La noche era sofocante. El hielo del whisky refrescó mis labios y el licor pasó por mi garganta llevándose los problemas. Varios sorbos más terminaron el trabajo y caí en un profundo sueño sobre mi viejo sofá de terciopelo.
Algo me despertó sobresaltándome. Una extraña sacudida. Algo viscoso entrando por mi oído. Me miré en el espejo. No vi nada. Sin duda debía de haberlo soñado. Este último encargo estaba acabando con mis nervios.
Caí sobre la cama. Cerré los ojos.
Cuando los abrí, era de día. El sol de la mañana inundaba la estancia y aumentaba la sensación de vértigo. ¿Este dolor de cabeza solo con un whisky? Sin duda, me hacía mayor.
Me refresqué la cara para volver en mí y al verme en el espejo me estremecí. Era como si estuviera mirando a un desconocido. Era mi cara sí, pero esa mirada… Volví a echarme agua en la cara pero la mirada no desapareció. Le quité importancia.

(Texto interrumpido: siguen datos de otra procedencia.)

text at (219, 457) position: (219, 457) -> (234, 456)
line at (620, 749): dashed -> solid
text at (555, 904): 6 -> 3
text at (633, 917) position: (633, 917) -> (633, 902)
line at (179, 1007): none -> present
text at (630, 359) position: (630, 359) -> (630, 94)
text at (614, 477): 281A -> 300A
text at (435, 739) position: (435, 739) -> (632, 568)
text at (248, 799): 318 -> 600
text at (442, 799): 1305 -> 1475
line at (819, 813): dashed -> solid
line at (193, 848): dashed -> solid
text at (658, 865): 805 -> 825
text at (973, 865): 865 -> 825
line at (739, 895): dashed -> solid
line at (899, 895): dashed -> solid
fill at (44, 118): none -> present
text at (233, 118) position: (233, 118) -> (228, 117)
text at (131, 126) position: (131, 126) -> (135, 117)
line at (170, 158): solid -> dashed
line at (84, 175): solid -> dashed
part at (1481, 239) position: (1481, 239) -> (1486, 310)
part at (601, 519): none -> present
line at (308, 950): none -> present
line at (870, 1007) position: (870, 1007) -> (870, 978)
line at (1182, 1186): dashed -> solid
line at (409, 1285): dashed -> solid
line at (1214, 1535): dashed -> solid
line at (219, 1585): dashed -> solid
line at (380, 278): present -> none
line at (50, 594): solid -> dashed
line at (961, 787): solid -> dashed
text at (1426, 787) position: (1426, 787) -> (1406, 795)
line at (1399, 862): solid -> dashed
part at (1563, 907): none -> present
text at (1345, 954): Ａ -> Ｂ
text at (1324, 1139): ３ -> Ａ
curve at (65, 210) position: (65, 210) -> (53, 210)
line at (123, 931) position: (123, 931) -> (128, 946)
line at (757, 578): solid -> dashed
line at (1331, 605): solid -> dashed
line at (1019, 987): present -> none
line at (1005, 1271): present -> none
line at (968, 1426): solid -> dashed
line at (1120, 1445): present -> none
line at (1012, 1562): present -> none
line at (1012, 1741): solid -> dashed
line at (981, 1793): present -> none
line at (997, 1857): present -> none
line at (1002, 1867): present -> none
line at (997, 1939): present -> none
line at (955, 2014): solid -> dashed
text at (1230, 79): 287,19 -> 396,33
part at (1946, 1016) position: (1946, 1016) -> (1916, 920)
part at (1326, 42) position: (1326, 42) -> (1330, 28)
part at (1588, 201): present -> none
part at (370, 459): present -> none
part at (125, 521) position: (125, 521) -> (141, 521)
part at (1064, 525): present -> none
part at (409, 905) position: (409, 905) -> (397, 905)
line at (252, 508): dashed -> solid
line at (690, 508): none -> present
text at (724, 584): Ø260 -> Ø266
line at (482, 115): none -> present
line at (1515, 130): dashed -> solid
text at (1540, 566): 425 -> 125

El olor del café agudizó mis sentidos. De repente, mi mente se trasladó a las calles. Personas que pasaban junto a mí observándome, personas que me miraban a través del cristal de un restaurante, a través de los cristales de los coches. Miradas que se clavaban en mí como cuchillos de hielo. Y ruido, mucho ruido. Y coches.
Cogí mi chaqueta y cerré la puerta. Mis ojos miraban al infinito, con esa mirada que no era mía. Salí del portal. Vi pasar a la gente, el ruido, los coches.
Crucé la calle. Escuché el frenazo. Sentí dolor. Luego, ya no sentí nada. Sólo algo viscoso saliendo de mi oído, reconfortándome en la dulce espera de la muerte.